La lutte des classes passe à l'intérieur du confinement mais aussi entre les confinés. Les confinés de la distribution intermédiaire et supérieure du revenu tiennent certes durement , mais aussi et surtout, car le bas de la distribution vit le confinement exposé, à hauts risques.
A priori le confinement pourrait laisser entendre, que l'ensemble de la population subit cette situation issue de l'impéritie du gouvernement et son incapacité à organiser les mesures préventives (tests généralisés, port de masque). Face à cette gestion contestable, tout domination aurait-elle disparu ? La lutte des classes se serait-t-elle évanouie ? la domination évaporée ? L'égalité enfin réalisée au cœur du péril commun ?
Comment les puissants exercent leur domination à travers le confinement
Rien de tel, la lutte des classes ne meurt jamais, et le confinement ne la crée pas, mais la révèle de manière crue. N'oublions pas que 46% des cadres vivent en région parisienne, il n'était en rien étonnant de voir certains d'entre eux partir pour mieux vivre le confinement. Ce sont les classes populaires principalement composées, d'ouvriers, employés, souvent ubérisés qui remplissent nos rayons, qui livrent, assurent la logistique, la bonne conduite des files devant les magasins. Mal protégés face à l'épidémie, souvent obligés de continuer à prendre les transports, car la cherté des logements les éloigne de l'hypercentre.
Et comme si une inégalité en renforce une, ce sont eux qui vivent dans des logements souvent étroits. La sociologie ne s'est pas trompée quand elle voyait dans les ouvriers, les immigrés de l'intérieur ou parfois comme des invisibles. L'affaiblissement syndical, les absences des classes populaires dans les rangs des députés , et l'oubli dont ils font preuve de la plupart des médias les laissent plus dominés que jamais.

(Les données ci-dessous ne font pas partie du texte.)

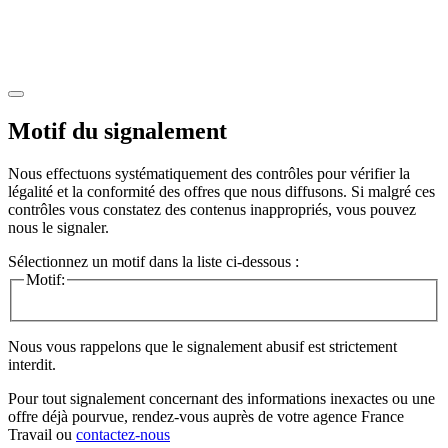
Motif du signalement
Nous effectuons systématiquement des contrôles pour vérifier la
légalité et la conformité des offres que nous diffusons. Si malgré ces
contrôles vous constatez des contenus inappropriés, vous pouvez
nous le signaler.
Sélectionnez un motif dans la liste ci-dessous :
Motif:
Nous vous rappelons que le signalement abusif est strictement
interdit.
Pour tout signalement concernant des
informations inexactes
ou une
offre déjà pourvue
, rendez-vous auprès de votre agence France
Travail ou
contactez-nous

D. Maillard parle du "back office" pour désigner ces catégories populaires qui sont les dominés de la division sociale du travail et font en sorte qu'un semblant de normalité subsiste dans notre société. Avec Goodhart, on pourrait dire ce sont les "somewhere" ou sédentaires qui subissent davantage que les "anywhere", les nomades, le confinement. Il n'y aura pas d'assouplissement monétaire pour le peuple de la part des banques centrales. Ils perdront en premier leur emploi au fur et à mesure que la crise va faire ressentir ses effets et seront les derniers à le retrouver. Leur surendettement va croître et leur niveau de vie se tassait davantage. La fermeture des bureaux de poste, les expose à ne pas recevoir, peut être leurs allocations, attendues au début d'avril.

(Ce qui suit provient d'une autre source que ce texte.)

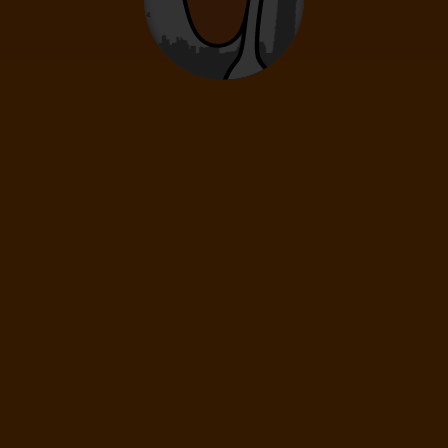
0
12
- 15
rokov
Deti
0
2
- 11
rokov
Infanti
0
0 - 23 mesiacov
39
€
(1 os.)
ĎALEJ
Cena spolu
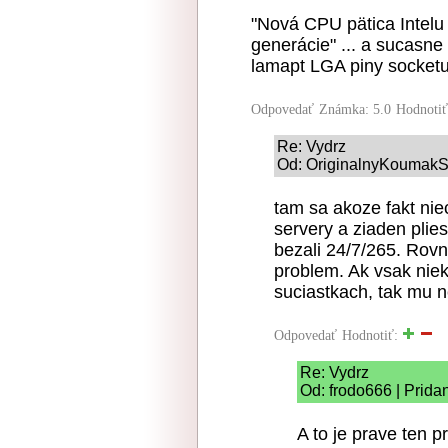
"Nová CPU pätica Intelu
generácie" ... a sucasn
lamapt LGA piny socketu
Odpovedať
Známka: 5.0
Hodnoti
Re: Vydrz
Od: OriginalnyKoumakSK
tam sa akoze fakt ni
servery a ziaden plie
bezali 24/7/265. Rovn
problem. Ak vsak niek
suciastkach, tak mu 
Odpovedať
Hodnotiť:
Re: Vydrz
Od: frodo666 | Prida
A to je prave ten p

Confinement : on sait qui paiera le prix cher
Le confinement révèle aussi et fabrique de la domination. Ceux qui le respectent moins comme le souligne S. Beaud, se retrouvent dans une population jeune et masculine, en décrochage scolaire. Le confinement sera avant tout vécu selon les conditions matérielles et culturelles, que l'on pense à la distribution inégalitaire de la pratique de la lecture selon les groupes sociaux.
La lutte des classes ne disparaît pas, elle se nourrit et se renforce des inégalités qui travaillent notre corps social. N'oublions pas que lors du naufrage du Titanic en avril 1912, ce sont les troisième classe qui ont payé le plus fort tribut. Dans le naufrage d'un modèle néolibéral, mondialisé ce sont les troisième classes qui subiront ce confinement et ses effets avec une violence inédite et bientôt rejoints par des franges des professions intermédiaires issue des professions de la santé, de l'enseignement. Les délaissés comme Thomas Porcher a su si bien les nommer.
Mais que l'on se rassure, il y aura des politiques de petit pied qui viendront les moquer, car ils "fument des clopes et roulent avec des voitures au diesel" ou sont des "sans dents" sans envie de devenir des "milliardaires".
Frédéric Farah, professeur de sciences économiques et sociales, chercheur affilié au Laboratoire PHARE de la Sorbonne (Paris I), chargé de cours à Paris Sorbonne Nouvelle.